Here’s a little ammunition, a Looks Healthy But Isn’t, actually, a few LHBI:  Ruffles Light Potato Chips (which contain Olestra/might cause leakage stuff), 10 chips are 17 grams of carbs/0 fat;  Quaker Oats Natural Granola, 1/2 cup has 38 grams of carbs;  and a slice of Starbucks Reduced Fat Berry Coffee cake has 54 grams of carbohydrate!!   These are weight disasters waiting to happen, and Health disasters waiting to happen.

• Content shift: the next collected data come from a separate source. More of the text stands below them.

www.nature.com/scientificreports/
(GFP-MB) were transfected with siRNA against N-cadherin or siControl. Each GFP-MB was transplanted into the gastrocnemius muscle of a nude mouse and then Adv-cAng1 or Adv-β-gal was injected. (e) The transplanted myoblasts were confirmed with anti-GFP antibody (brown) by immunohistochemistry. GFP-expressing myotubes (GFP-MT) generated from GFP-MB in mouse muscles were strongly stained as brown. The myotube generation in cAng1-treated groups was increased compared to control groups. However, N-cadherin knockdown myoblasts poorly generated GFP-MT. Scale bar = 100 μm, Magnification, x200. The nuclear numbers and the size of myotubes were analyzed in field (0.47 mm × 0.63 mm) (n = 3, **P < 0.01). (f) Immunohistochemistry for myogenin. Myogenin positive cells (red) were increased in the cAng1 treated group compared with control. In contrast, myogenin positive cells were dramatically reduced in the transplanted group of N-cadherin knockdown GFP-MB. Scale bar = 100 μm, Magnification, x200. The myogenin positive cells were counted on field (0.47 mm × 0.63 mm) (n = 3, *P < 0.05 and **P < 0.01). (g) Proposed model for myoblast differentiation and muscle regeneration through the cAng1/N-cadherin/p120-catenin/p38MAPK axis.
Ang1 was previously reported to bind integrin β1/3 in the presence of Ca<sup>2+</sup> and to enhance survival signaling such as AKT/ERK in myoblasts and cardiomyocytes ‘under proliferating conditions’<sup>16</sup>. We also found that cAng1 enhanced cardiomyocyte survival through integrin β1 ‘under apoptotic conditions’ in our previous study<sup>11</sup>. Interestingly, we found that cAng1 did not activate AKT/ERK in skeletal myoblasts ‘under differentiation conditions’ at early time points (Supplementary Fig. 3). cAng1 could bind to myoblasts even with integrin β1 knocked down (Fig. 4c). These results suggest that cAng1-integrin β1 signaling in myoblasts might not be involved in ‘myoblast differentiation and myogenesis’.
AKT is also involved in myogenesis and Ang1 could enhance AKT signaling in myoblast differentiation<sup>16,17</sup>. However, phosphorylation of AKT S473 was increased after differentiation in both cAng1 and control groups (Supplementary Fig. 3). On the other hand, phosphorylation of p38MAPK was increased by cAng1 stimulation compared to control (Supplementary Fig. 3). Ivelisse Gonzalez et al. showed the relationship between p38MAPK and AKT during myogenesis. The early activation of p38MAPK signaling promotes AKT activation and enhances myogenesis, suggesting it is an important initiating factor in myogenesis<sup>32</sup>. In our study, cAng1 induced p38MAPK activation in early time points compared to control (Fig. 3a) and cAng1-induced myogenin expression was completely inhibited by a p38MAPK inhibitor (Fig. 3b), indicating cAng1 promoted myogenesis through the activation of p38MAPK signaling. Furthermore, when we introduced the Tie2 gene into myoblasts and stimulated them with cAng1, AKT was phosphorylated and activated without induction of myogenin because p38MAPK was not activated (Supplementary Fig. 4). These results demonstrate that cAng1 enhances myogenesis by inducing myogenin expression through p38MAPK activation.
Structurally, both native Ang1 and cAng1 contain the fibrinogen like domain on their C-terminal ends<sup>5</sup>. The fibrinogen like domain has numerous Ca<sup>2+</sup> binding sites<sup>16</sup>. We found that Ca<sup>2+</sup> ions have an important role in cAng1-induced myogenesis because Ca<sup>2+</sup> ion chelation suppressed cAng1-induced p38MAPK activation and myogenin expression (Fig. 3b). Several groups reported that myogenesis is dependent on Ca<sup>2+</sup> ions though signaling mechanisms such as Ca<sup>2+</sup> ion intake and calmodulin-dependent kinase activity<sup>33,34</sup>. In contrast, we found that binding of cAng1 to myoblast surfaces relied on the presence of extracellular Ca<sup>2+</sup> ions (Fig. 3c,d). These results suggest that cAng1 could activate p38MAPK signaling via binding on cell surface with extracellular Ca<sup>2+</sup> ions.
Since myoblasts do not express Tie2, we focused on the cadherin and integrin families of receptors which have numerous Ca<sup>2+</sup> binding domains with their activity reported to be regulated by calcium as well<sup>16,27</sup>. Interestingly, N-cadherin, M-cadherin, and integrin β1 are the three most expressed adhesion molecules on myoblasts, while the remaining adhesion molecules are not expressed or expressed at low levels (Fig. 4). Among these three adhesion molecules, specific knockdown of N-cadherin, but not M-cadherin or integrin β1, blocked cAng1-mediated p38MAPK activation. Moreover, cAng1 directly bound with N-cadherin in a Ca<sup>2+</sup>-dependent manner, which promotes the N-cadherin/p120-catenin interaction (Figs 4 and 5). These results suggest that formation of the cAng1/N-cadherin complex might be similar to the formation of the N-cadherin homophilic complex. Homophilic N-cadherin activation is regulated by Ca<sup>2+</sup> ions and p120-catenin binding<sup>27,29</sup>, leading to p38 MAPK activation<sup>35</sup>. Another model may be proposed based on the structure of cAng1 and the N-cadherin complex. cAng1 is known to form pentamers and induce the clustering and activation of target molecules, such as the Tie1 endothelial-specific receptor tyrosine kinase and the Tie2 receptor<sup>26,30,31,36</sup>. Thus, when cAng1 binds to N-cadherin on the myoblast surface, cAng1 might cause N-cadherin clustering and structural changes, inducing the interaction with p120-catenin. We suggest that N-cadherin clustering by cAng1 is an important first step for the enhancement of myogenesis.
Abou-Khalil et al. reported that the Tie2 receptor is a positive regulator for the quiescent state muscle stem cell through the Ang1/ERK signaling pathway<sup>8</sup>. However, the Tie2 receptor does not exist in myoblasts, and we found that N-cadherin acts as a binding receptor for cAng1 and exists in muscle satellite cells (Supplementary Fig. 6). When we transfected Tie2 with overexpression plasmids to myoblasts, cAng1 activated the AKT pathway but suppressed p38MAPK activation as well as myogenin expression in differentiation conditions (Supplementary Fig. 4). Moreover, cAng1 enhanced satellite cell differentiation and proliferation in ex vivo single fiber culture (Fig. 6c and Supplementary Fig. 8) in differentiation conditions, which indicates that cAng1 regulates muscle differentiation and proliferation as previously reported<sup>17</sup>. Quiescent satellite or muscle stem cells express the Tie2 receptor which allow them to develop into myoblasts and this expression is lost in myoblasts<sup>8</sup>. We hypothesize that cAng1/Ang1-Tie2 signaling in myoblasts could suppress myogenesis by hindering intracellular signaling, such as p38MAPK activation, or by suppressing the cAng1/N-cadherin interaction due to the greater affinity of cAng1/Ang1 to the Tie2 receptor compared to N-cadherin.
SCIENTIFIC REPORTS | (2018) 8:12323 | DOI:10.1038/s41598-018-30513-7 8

Let’s go back to the beginning.  Want your life to be a string of “good eating days”? Ditch the empty refined, processed carby foods, and any thoughts of “mini meals”, and fill your plate and body with Real Whole Foods:  good fats, good proteins, tons of vegetables, some fruits, some nuts and seeds, some dairy.  Feed your body what it needs and the self-sabotage will end.